For some minutes, everything was cool. Ending a riot without a police confrontation or a physical debacle was a little bit anticlimactic, but the riot designers had even more special effects to wind things down. Katie Rosenbaum gathered the spider bots all together, then sent them out to Huynh's mechs for a bizarre "peace dance" — that incidentally cleaned up most of the night's garbage. Tim sensed negotiations going on between the two sides, things being traded, promises made. Dangerous Knowledge retreated into the sky, and both sides played with special effects that were new on this night.

But now, when things should have been getting smoother, there were network problems. Here and there, service was unusably slow or all jittery. It made everyone look bad. Scooch-a-mout still stood by the library, embracing the pillar that had "walked." You hold a heroic gesture that long and you just look stupid. Huynh looked at his mech status board. There hadn't been a Scoochi update for almost seven seconds. That was no way to drive a mech.

Huynh — > Hanson: <sm>Hey, Sheila. Who's driving the Greater Scooch-a-mout?</sm>

Hanson — > Huynh: <sm>Dunno. He was good, but now he's dropped the ball. It's okay, we're winding down now. Just take control and walk the robot out. No need to look cool.</sm> Then she was messaging the whole night crew, trying to tidy up and get all her GenGen people and gear back where they belonged.

Huynh drove his forklift toward the Greater Scooch-a-mout mech. He walked along behind and tried to figure some nice way to get the two off the field. His robot's "Mind Sum" mists weren't matching its movements anymore; they looked like crap. Okay.

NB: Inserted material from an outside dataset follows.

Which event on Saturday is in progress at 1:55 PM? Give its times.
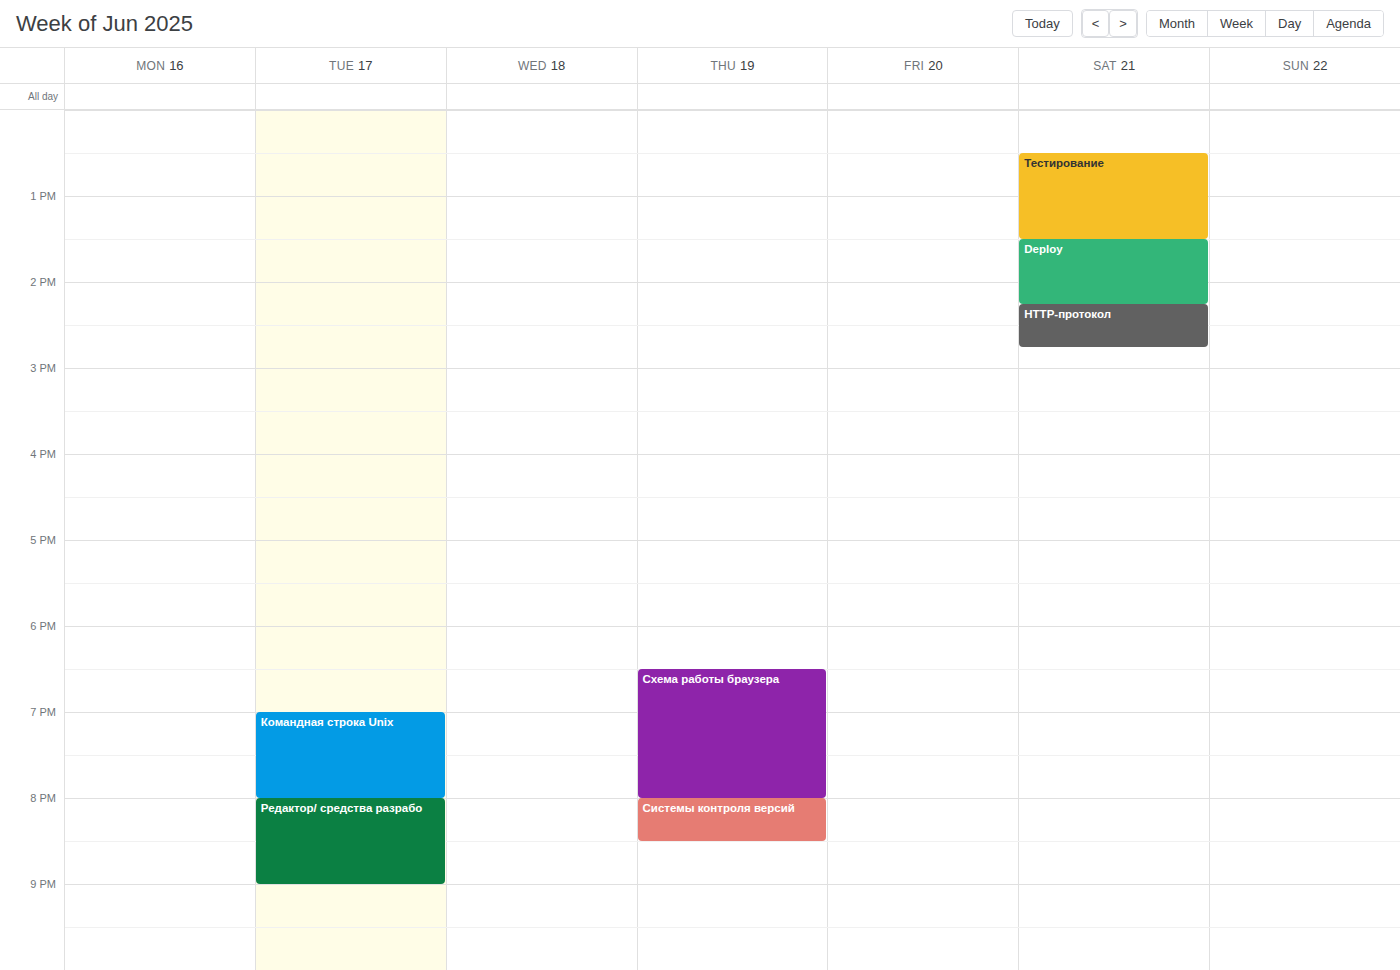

He'd take control of the Greater Scooch-a-mout, and have the two robots give a last high five, and then rumble out together. That would be cool, if not fully so.

Maybe it didn't matter. The network problems were getting a lot worse. There were strange latencies, maybe real partitions. Blocks of the virtual audience were being run on cache. Single-hop still mostly worked, but routed communication was in trouble. Huynh stepped a few feet to the side and managed to find a good diagnostic source. There were certificate failures at the lowest levels. He had never seen that before.

Even the localizer mesh was failing'.

Like the holes in threadbare carpet, splotches of plain reality grew around him, eating out the mists and crowds, revealing the armies of everyday lab mechs. Where there had been hundreds of thousands of players, now there were open stretches of dark lawn, and the crowds of real humans, standing in shock.

"Tim! Your forklift!" The shout was real sound, from Sheila Hanson, just a few feet away.